Submitted by dylan on Wed, 2006-12-20 23:45.

**Overview**

A simple experiment illustrating the calculation of elevation profiles along arbitrary line segments using a combination of GRASS and R. Fractal dimension was calculated for each profile by spectral decomposition (FFT), as suggested in (Davis, 2002). Note that the elevation profiles are calculated in a rather non-standard way, as elevation is plotted against **3D** distance along the original line segment. This means that resulting transect **length** calculations are sensitive to the resolution of the raster (or distance between sample points), across a rough surface: i.e. smaller grid spacing will result in a longer effective (3D) transect length.

**References**

- Davis, J.C. Statistics and Data Analysis in Geology John Wiley and Sons, 2002

**Sample profile creation I: **Vector representation of 2 transects performed by an adventurous soil scientist near McCabe Canyon, Pinnacles National Monument.

**Create 2 profiles in GRASS**

# digitize some new lines in an area of interest

v.digit -n map=valley bgcmd="d.rast elev_meters"

v.digit -n map=mtns bgcmd="d.rast elev_meters"

# convert to points

v.to.points -i -v -t in=valley out=valley_pts type=line dmax=50

v.to.points -i -v -t in=mtns out=mtns_pts type=line dmax=50

# set resolution to match DEM

g.region -pa res=4

# extract elevation at each point

v.drape in=valley_pts out=valley_pts_3d type=point rast=elev_4m method=cubic

v.drape in=mtns_pts out=mtns_pts_3d type=point rast=elev_4m method=cubic

# export to text files

v.out.ascii valley_pts_3d > valley_pts_3d.txt

v.out.ascii mtns_pts_3d > mtns_pts_3d.txt

# start R

R

**Sample profile creation II: **Elevation profiles for the paths taken by the soil scientist here.

**Process profile data, and plot in R**

# read in the data, note that there is no header, and the columns are pipe delimited

valley <- read.table('valley_pts_3d.txt', header=F, sep="|", col.names=c('easting','northing','elev','f'))

mtns <- read.table('mtns_pts_3d.txt', header=F, sep="|", col.names=c('easting','northing','elev','f'))

Extracted entries =>

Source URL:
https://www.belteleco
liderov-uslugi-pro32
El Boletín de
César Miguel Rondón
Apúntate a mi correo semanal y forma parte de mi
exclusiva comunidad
==
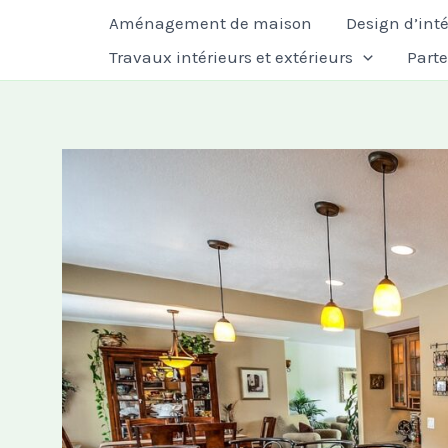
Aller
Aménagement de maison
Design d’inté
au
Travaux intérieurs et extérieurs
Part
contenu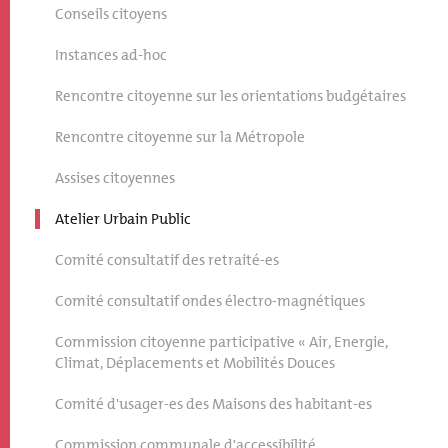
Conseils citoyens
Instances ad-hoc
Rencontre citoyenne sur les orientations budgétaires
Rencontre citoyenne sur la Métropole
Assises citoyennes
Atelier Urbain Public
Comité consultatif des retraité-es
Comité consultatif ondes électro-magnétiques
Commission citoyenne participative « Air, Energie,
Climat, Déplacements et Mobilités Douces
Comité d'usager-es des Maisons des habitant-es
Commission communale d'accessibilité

Description of the task =>
Write out the part of the elevation profile text starting with "Submitted by dylan" and going on through "(3D) transect length.", word for word. The records have no connection to the elevation profile text.

Answer to the problem =>
Submitted by dylan on Wed, 2006-12-20 23:45.

**Overview**

A simple experiment illustrating the calculation of elevation profiles along arbitrary line segments using a combination of GRASS and R. Fractal dimension was calculated for each profile by spectral decomposition (FFT), as suggested in (Davis, 2002). Note that the elevation profiles are calculated in a rather non-standard way, as elevation is plotted against **3D** distance along the original line segment. This means that resulting transect **length** calculations are sensitive to the resolution of the raster (or distance between sample points), across a rough surface: i.e. smaller grid spacing will result in a longer effective (3D) transect length.